The Slavonic Corps had been contracted by the Moran Security Group, a Petersburg-headquartered company run by Vyacheslav Kalashnikov, a lieutenant colonel in the FSB reserves, and so undoubtedly connected to Russian intelligence. The entire mission was a fiasco: 267 Slavonic Corps legionnaires were besieged by 2,000-6,000 Syrian rebels in Sukhnah, a town east of Palmyra on the road connecting Homs and Deir Ezzor. Six were injured, two of them badly, before the entire Russian regiment skedaddled back to its base, a large field somewhere between Latakia and Tartous.
The latest reports about redoubled Russian hard power in Syria coincide with a much-altered geopolitical context.
In early August, Fox News reported that in late July Quds Force command Major General Qasem Soleimani flew to Moscow aboard a commercial Iranian airliner for a weekend visit filled with meetings mixed with R&R—in clear violation of a U.N.-imposed travel ban. U.S. officials could only meekly object and vow to raise Soleimani’s visit with the Russians at the UN General Assembly in New York this month.
But as those U.S. officials well know, Soleimani and a host of his Quds Force underlings and proxies are due to have international and EU sanctions lifted on their involvement in Iran’s supposedly now-resolved nuclear program, thanks to the contentious, American-spearheaded Joint Comprehensive Plan of Action (JCPA), more commonly known as the Iran deal.

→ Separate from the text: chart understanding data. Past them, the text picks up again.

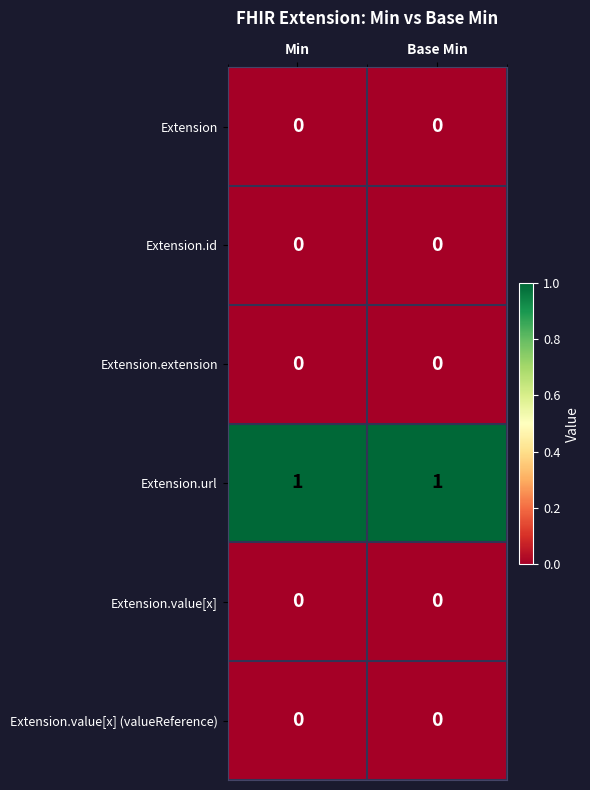

How many data points does each series have?

2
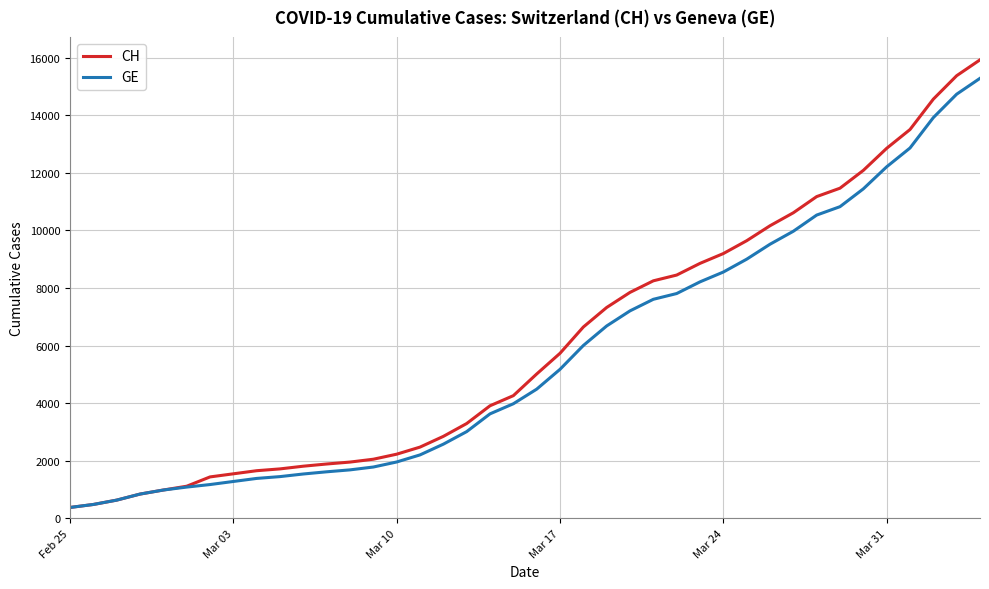

True or false: GE has more than 1 points higher than both neighbors.

False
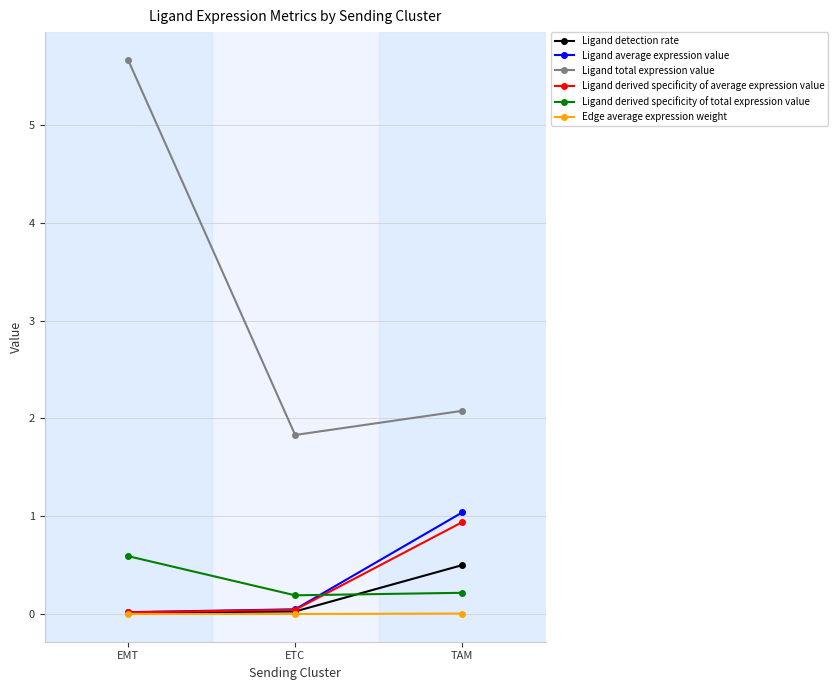

At which category is the sum across all series the highest?

EMT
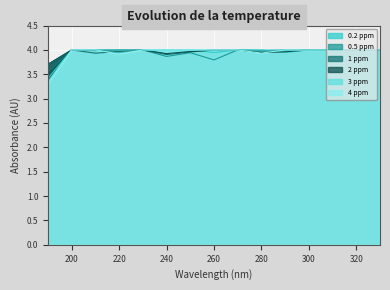

At which label does 3 ppm reach its minimum?

190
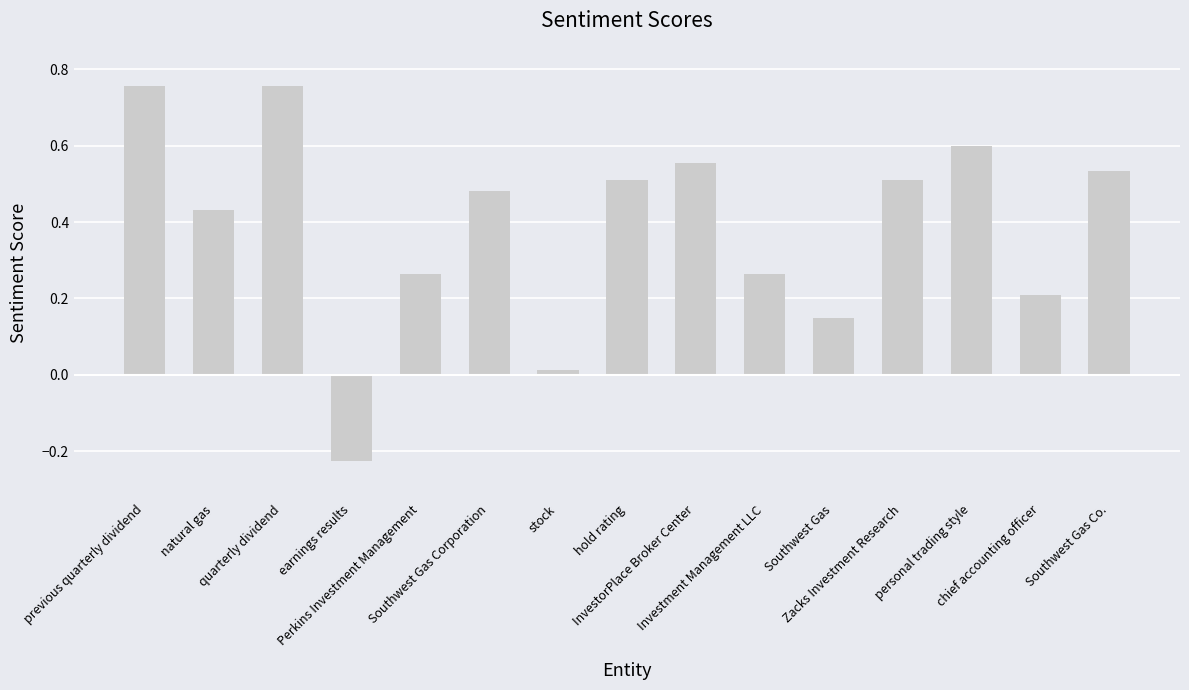

At which label does the data first exceed 0?

previous quarterly dividend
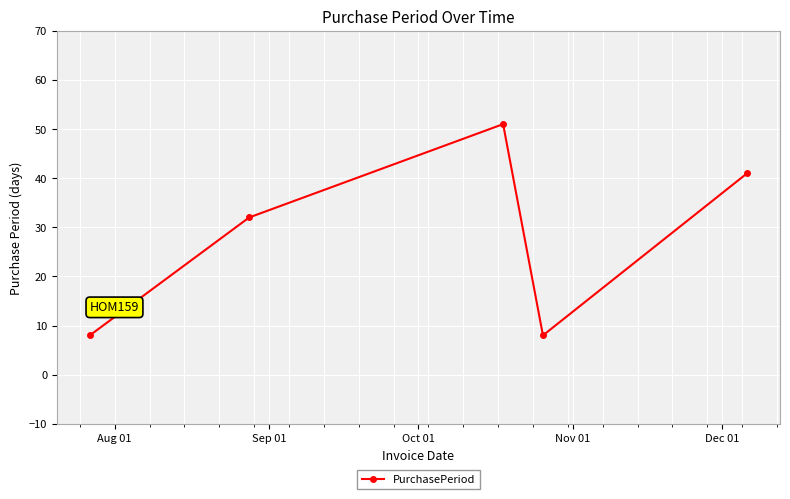

What is the average value?

28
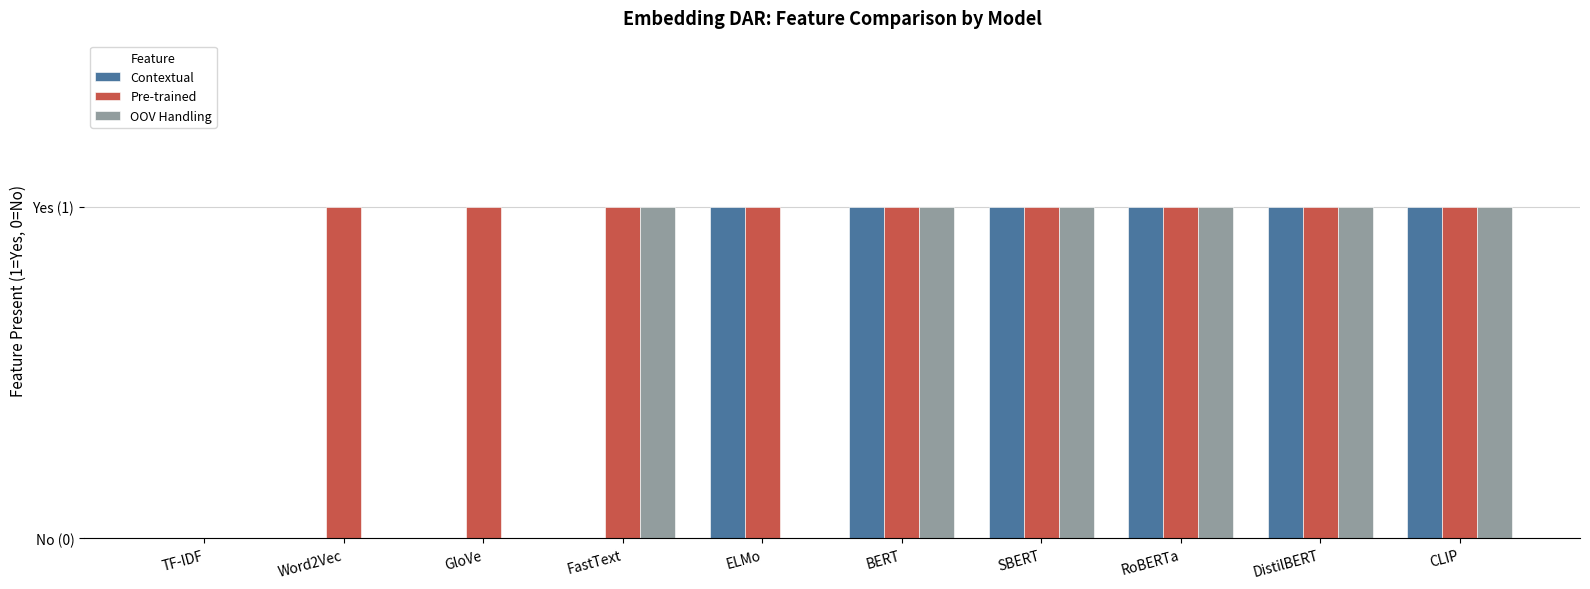

The Pre-trained series shows 0 at SBERT. True or false?

False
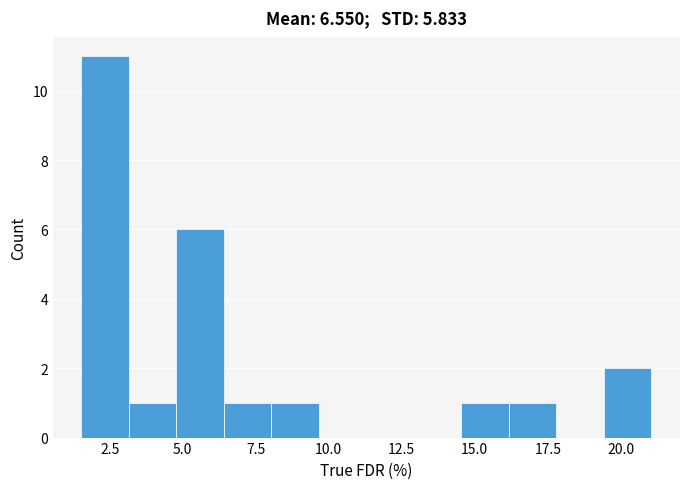

Around what value on the x-axis is the tallest bar? Give the approximate position of its centre, as read against the axis.

2.5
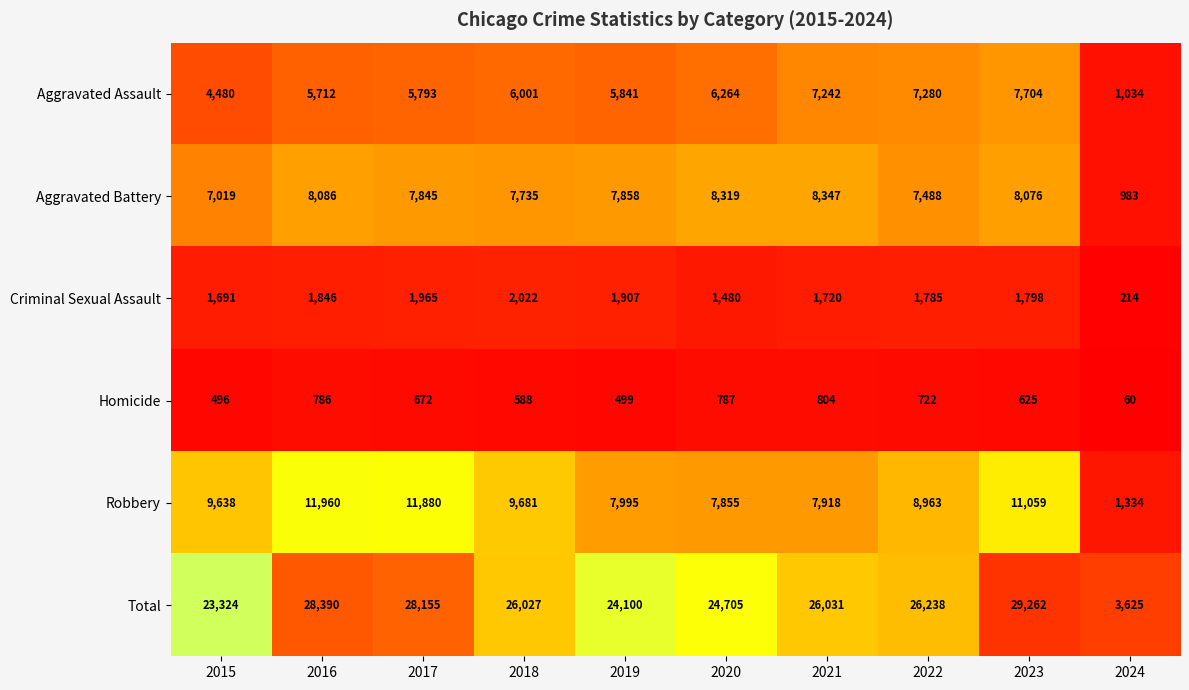

Between 2018 and 2022, which series saw the biggest shift?

Aggravated Assault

Sanctions relief, commingled with the $150 billion “signing bonus” Iran is set to get upon implementation of the JCPA, means an inevitable cash infusion for the Quds Force, enabling it to better prop up whatever’s left of the House of Assad, not to mention its other proxies, from Hezbollah to the Yemeni Houthis. But what better time for Iran’s silver-fox spymaster to be meeting with Putin’s Chekists about pushing through an endgame in the Levant, now tied to what the Americans acknowledge is the only regional interest: countering the head-loppers of ISIS?
Citing Putin’s help in solidifying the Iran deal, the Obama administration has been seeking any way to resurrect the dead Syrian peace initiative. The usual suspects have suggested that this time it’s different: Moscow may be finally thinking about abandoning Assad to save its client state and may be ready to cut another grand bargain with the U.S. to do so. Only Assad doesn’t agree. A week ago he told the Hezbollah-controlled TV station al-Manar, “We have strong confidence in the Russians, as they have proven throughout this crisis, for four years, that they are sincere and transparent in their relationship with us.” The latest disclosures, assuming they’re accurate, substantiate his appraisal above the State Department’s.
“Russia wants Assad to stay alive, and by putting the focus on ISIS, it gives him another lifeline,” says Harmer, the ex-Navy war analyst.